Egyptian mummies from British Museum to go on display in Hong Kong’s Science Museum
Lang Lang, Berlin Philharmonic and Hong Kong Phil will perform two separate concerts on ‘Singles Day’ on November 11 as part of handover celebrations
As part of celebrations for the 20th anniversary of the handover, six Egyptian mummies from the British Museum will be coming to Hong Kong for the first time in June. They will undergo CT scans in the city so the public can see what is inside them.
And on “Singles Day” on November 11, world-renowned pianist Lang Lang, the Berlin Philharmonic Orchestra and the Hong Kong Philharmonic will stage two separate concerts on either side of the harbour, with the concerts being screened live as far as Sha Tin and Yuen Long.
The events will be part of a series of cultural and recreational activities to celebrate the 1997 handover. They will cost HK$190 million, with the cultural part taking up about half, according to Director of Leisure and Cultural Services Michelle Li Mei-sheung.
The mummies exhibition, to be held in the Science Museum, will take a “scientific angle” to the 200 Egyptian cultural relics on display from June 2 until October.
“Visitors will be able to see for the first time what is inside a mummy,” Li said. “The organs are all gone, but thanks to MRI technology, you can see what is inside the bandages through a screen.”
The mummies will include a priest, a singer, a child and an aristocratic woman. There will also be relics belonging to each of them, including musical instruments, toys and cosmetic utensils.
In addition, an exhibition on the Louvre will be presented later this month in the Heritage Museum. It will feature over 100 items, including a Rembrandt drawing.

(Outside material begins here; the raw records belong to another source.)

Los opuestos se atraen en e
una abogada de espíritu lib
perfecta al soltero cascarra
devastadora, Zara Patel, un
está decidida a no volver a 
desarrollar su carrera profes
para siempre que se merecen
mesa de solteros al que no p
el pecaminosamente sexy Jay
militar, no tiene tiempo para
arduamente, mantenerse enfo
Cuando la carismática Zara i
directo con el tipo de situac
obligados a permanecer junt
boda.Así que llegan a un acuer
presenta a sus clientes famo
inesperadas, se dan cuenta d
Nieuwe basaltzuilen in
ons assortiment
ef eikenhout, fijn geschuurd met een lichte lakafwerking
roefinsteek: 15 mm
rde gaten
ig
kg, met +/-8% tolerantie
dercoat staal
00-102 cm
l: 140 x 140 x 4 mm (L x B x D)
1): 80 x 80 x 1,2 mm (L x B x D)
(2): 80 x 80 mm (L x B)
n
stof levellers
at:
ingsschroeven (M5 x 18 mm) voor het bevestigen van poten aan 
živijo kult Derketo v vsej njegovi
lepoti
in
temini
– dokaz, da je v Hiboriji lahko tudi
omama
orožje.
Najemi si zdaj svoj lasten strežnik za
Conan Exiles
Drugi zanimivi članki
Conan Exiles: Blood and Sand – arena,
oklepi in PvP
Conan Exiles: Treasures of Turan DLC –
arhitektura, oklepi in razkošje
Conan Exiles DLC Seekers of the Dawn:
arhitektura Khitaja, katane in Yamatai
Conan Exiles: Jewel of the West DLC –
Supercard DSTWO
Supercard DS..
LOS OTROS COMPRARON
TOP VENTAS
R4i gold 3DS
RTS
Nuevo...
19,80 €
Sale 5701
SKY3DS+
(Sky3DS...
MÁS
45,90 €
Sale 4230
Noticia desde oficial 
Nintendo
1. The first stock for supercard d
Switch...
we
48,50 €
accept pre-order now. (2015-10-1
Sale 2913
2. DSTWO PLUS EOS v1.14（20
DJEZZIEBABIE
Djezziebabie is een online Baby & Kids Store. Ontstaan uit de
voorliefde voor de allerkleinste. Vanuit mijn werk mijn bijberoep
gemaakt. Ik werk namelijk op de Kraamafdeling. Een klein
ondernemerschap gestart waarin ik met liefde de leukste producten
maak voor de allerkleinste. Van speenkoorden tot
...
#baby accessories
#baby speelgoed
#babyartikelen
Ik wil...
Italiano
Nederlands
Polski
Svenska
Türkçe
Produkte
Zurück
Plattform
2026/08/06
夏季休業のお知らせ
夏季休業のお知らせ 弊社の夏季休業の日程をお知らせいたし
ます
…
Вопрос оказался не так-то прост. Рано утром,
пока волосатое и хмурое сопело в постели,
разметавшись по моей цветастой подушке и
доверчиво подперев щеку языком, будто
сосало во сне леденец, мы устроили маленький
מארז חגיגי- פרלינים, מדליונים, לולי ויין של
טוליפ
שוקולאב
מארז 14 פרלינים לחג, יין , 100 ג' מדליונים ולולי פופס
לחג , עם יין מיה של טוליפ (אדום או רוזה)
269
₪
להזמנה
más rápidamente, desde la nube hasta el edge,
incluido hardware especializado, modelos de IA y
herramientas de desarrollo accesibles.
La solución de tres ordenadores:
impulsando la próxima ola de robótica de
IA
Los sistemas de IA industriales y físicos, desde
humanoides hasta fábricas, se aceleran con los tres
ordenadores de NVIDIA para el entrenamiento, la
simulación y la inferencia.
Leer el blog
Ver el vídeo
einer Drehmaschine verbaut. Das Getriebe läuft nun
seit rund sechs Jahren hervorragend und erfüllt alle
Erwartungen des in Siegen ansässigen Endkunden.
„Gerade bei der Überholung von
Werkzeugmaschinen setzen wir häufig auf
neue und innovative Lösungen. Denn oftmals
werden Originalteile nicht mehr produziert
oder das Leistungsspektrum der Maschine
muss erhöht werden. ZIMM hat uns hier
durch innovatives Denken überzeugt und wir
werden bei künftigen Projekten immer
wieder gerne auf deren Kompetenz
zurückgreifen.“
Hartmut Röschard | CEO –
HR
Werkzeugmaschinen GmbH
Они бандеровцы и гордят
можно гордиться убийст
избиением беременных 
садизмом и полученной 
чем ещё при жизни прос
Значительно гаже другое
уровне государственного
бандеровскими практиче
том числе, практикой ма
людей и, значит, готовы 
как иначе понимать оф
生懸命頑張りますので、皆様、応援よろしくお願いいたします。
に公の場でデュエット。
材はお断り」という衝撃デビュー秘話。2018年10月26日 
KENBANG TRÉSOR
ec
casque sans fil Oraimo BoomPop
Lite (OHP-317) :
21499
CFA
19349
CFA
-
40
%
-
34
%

Artefacts from Beijing’s Palace Museum will feature in two exhibitions starting in July. A display about the Hall of Mental Cultivation will be held at the Heritage Museum. It will explore the hall’s architecture and how emperors studied, governed and appreciated art there.
An exhibition on the birthday celebrations of empresses in the Qing dynasty will be held in the Museum of History.
Responding to a question from the Post about why the programmes to celebrate the handover were dominated by foreign and mainland names, Li said: “The international line-up shows Hong Kong is an international city. Actually we also have programmes by Hong Kong artists, such as the Hong Kong Philharmonic Orchestra and Chinese opera. We also sponsor Hong Kong artists to go overseas.”
Ribble Chung Siu-mui, a member of the Arts Development Council, said the celebrations should have provided a good platform and opportunity for Hong Kong artists.
“We are celebrating the anniversary of the handover, but the handover of what? Of Hong Kong, so it should be Hong Kong people celebrating the occasion. We have a lot of good artists. They work very hard but they are not getting much help.”
Meanwhile, Li said that after entry to five museums was made free of charge last August, average attendence had risen 27 per cent. But she said there was no plan to scrap charges for other museums.
She added that the department was also considering raising library fees, saying some had been static “for decades,” though there was so far “no timetable” for the move.